Staying Lucky, Honestly Accruing All Costs

There are no lasting victories.  Winning today yields the opportunity to compete again tomorrow. Embracing responsibility will enable us to compete again tomorrow:

  • Accept that excellence is the process of relentlessly improving,
  • Open our institutions to the odd personalities that find breakthrough.
  • Assure all costs are accounted for and resources accrued to compensate.

Performance governing requires honestly accounting for all costs.  That is not easy.  We have a tendency to shove long-term costs off on the future.  The failure to prepare is illustrated by:
  • The collapse of the I-35W Bridge.  The American Society of Civil Engineers grades US infrastructure as a D.
  • The collapsing, 100-year oil sewers in Atlanta. 
  • The average age of electrical transformers is at the end of their design life.  Long-term maintenance was sacrificed for short-term rate reductions.
  • The average age of farmers is 54.  Soon we face a loss of farming art.  Long-term skill building was sacrificed for short-term gains.
  • Borrow $700 billion a year to consume oil.

Preparation and self-reliance are simple and tough standards.  We need only return resources used in a condition we are proud to hand to our grandchildren; everything we waste stays with us. If resources cannot be restored in pristine condition or if we are unsure if our actions cause harm, we must assume they cause harm and collect estimated costs to compensate as honestly as possible.  If industries do not reserve these costs, then to protect the general welfare and common defense, it is the duty of government to assess, collect and exercise such funds to provide a sustainable habitat. Earth is a spaceship; the glass of water you use, your grandchild will drink.

As a conservative, I am amazed that conservative political leaders seem the least interested in the conservative principle that all costs should be accounted for, subsidies eliminated.  Had we accounted for pollution costs, security costs and maintenance costs, today we would not be facing an energy crisis.  Had governments declared what is needed and allowed free markets to carve profits from waste, we would not be facing an infrastructure crisis.  The civilization killers of Peak Oil and Global Warming would have been preempted. Had we accounted for all costs, gasoline prices would be only as significant as a cell phone bill; instead gas prices force home foreclosures as people choose between paying for their commute and their house.

As tough and dangerous as Peak Oil is, we are lucky it is impacting our economy faster than Global Warming is killing our planet. Gas prices force us to change the lifeblood of our economy from oil to ingenuity. As noted by Benjamin Franklin: “To be thrown upon one's own resources, is to be cast into the very lap of fortune; for our faculties then undergo a development and display an energy of which they were previously insusceptible.”

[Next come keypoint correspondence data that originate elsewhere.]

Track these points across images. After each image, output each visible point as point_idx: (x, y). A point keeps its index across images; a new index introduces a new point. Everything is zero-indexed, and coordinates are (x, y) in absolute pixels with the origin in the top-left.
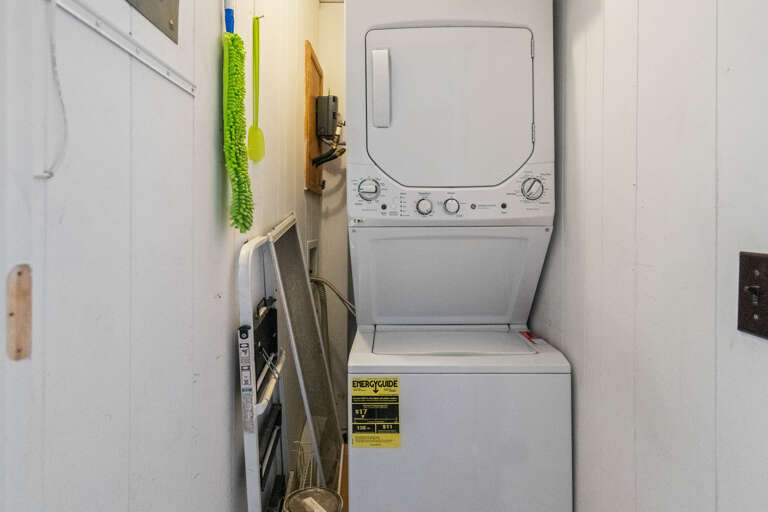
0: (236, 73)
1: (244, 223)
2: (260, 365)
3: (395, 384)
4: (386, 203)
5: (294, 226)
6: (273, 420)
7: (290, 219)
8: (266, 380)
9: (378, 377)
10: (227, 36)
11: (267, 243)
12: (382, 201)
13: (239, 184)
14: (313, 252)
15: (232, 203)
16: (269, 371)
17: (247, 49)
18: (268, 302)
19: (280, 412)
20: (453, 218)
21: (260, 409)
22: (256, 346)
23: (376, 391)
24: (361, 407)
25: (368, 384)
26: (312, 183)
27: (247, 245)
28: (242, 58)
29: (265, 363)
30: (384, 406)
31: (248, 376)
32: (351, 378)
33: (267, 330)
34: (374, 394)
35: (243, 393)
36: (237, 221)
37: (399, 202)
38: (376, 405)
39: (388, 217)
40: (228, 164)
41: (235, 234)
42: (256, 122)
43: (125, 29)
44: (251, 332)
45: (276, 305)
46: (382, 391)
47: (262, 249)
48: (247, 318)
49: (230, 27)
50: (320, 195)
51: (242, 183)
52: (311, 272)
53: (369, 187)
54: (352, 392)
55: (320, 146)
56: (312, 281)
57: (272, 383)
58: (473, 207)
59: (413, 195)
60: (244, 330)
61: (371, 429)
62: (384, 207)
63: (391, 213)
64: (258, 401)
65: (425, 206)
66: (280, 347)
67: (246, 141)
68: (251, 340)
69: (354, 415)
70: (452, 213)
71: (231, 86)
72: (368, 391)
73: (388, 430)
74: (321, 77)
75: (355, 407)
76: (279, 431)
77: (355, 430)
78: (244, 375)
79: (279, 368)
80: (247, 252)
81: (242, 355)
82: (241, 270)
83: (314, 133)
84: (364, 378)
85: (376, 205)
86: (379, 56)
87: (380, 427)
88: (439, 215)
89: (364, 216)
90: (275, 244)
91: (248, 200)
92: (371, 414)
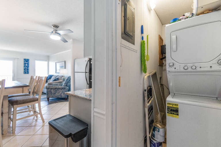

Performance Governing will result in a performance economy, an economy driven by profits and jobs created by preempting current waste. There will be many breakthrough ideas that will look like luck. Mobility and electricity costs will be reduced, our footprint on our environment minimized and our addiction to oil and borrowing money to pay for oil will end. It will only take 15-20 years of hard work. The process is waiting for government to allow a free market.